Этот строгий ответ был адресован самой миссис Мак, и та, под взглядом бедной миссис Наттер, послушно удалилась грузными шагами.

Не то чтобы ей совсем не было любопытно — но все же она испытала скорее облегчение и была очень не прочь уйти. Она успела только увидеть, как Мэри Мэтчуелл доставала из кармана и распаковывала овальное стальное зеркальце — увеличительное, как решила миссис Мак, поскольку пальцы гадалки (похожие на пальцы трупа) приняли в нем размер, вдвое превышающий натуральный; затем Мэри Мэтчуелл взяла стакан, до середины наполнила его водой и стала искоса рассматривать против света.
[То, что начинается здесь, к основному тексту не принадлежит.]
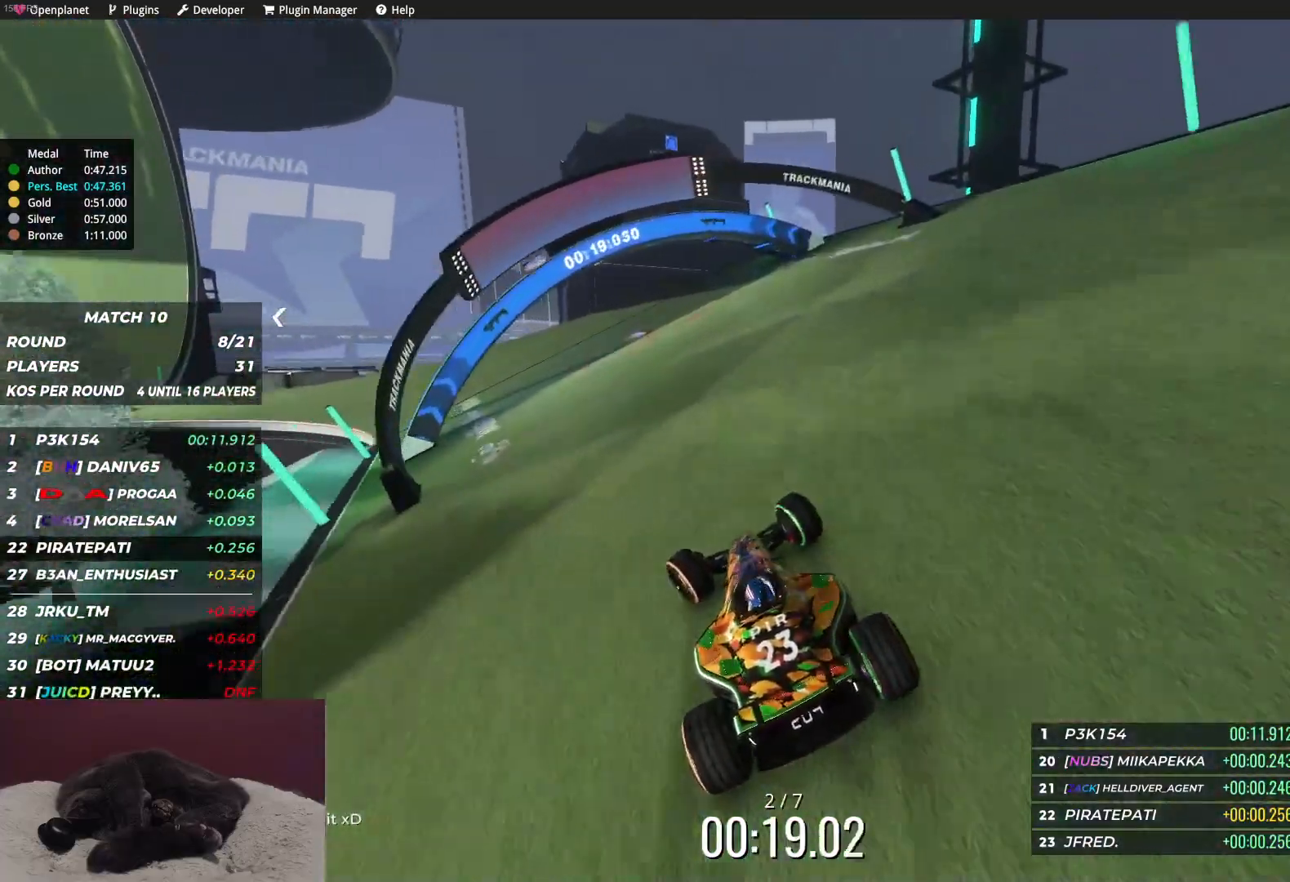
{"keys": ["left", "up"], "events": [[217, "left", "up"], [317, "left", "down"]]}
Дверь закрылась, прошло минут пять, и тут, совершенно внезапно, по дому разнесся душераздирающий крик — и сразу за ним второй.

Служанка Бетти и миссис Мак, которые сидели в маленькой комнате по ту сторону холла, в ужасе уставились друг на друга. Схватив Бетти за запястье, пожилая леди пробормотала краткую молитву, и Бетти с криком: «О боже, что стряслось с моей бедной госпожой? » — ринулась через холл, а миссис Мак — за ней; у дверей послышался скрип отпираемого изнутри замка.

Не помня себя, женщины ворвались в комнату: бедная маленькая миссис Наттер лежала на полу в обмороке; ее побледневшее лицо и перед платья были забрызганы водой.

— Миссис Макнамара, у вас с собой флакончик с нюхательной солью — дайте ей, — произнесла загадочная гостья в черном холодно, но с едва заметным оттенком торжества, когда увидела испуганные лица женщин.

Миссис Наттер долго лежала без сознания, но все же наконец очнулась; взгляд ее блуждал, пока не остановился на миссис Мэтчуелл, черной тенью застывшей у стены между окнами; миссис Наттер еще раз пронзительно взвизгнула и, обняв миссис Мак за шею, стала кричать:

— О! Миссис Мак, она здесь здесь … она здесь!

Эти отчаянные крики и прочие признаки крайнего ужаса заставили даму в черном, с бледных уст которой не сходила странная улыбка, выскользнуть из гостиной; похожая на злого духа, отложившего на время свой наполовину исполненный замысел, она удалилась в маленькую комнату по ту сторону холла.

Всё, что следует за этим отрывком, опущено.